[Beowulf] When is compute-node load-average "high" in the HPC context? Setting correct thresholds on a warning script.

Tue Aug 31 07:51:20 PDT 2010

My scheduler, Torque flags compute-nodes as "busy" when the load gets
above a threshold "ideal load". My settings on 8-core compute nodes
have this ideal_load set to 8 but I am wondering if this is
appropriate or not?

$max_load 9.0
$ideal_load 8.0

I do understand the"ideal load = # of cores" heuristic but in at least
30% of our jobs ( if not more ) I find the load average greater than
8. Sometimes even in the 9-10 range. But does this mean there is
something wrong or do I take this to be the "happy" scenario for HPC:
i.e. not only are all CPU's busy but the pipeline of processes waiting
for their CPU slice is also relatively full.
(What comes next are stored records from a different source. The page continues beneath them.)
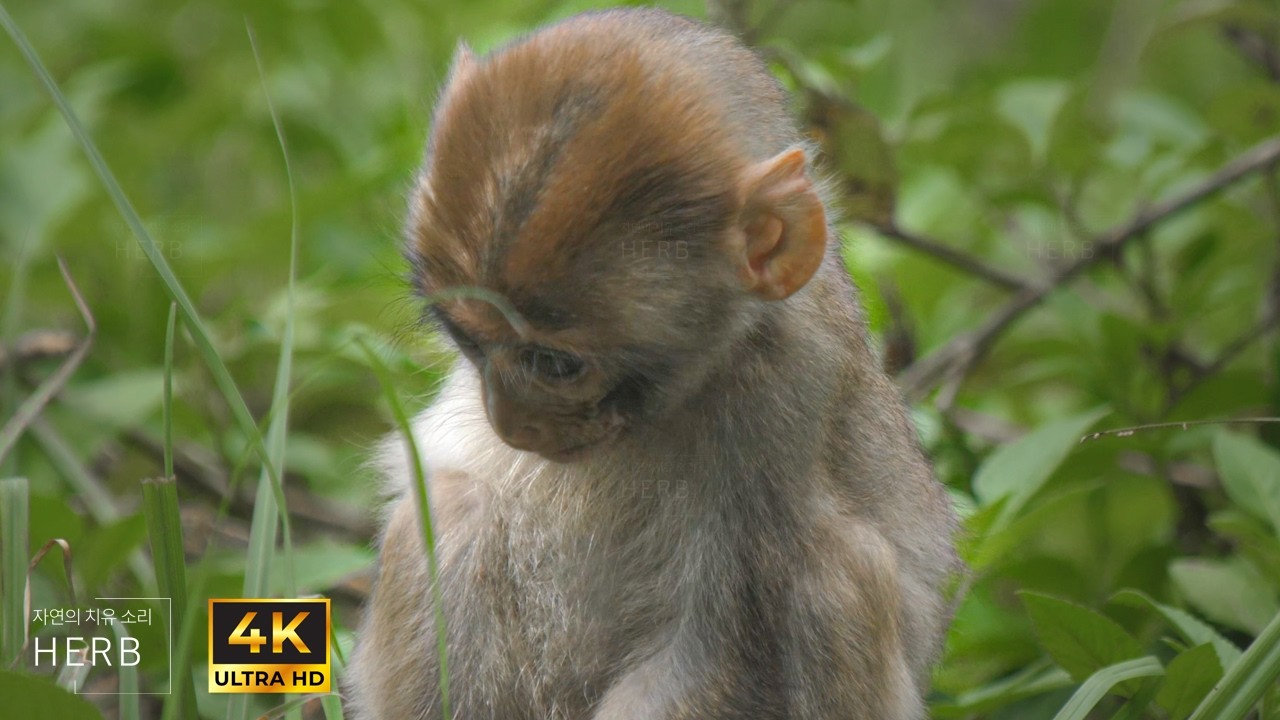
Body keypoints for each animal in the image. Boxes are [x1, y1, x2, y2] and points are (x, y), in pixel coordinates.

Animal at [347, 7, 959, 719]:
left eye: (554, 364)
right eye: (469, 341)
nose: (511, 422)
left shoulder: (774, 399)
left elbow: (713, 648)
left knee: (836, 573)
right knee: (450, 505)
After all, a
"under-loaded" HPC node is a waste of an expensive resource?

On the other hand, if there truly were something wrong with a node[*]
and I was to use a high load avearage  as one of the signs of
impending trouble what would be a good threshold? Above what
load-average on a compute node do people get actually worried? It
makes sense to set PBS's default "busy" warning to that limit instead
of just "8".

I'm ignoring the 5/10/15 min load average distinction. I'm assuming
Torque is using the most appropriate one!

*e.g. runaway process, infinite loop in user code, multiple jobs
accidentally assigned to some node etc.

-- 
Rahul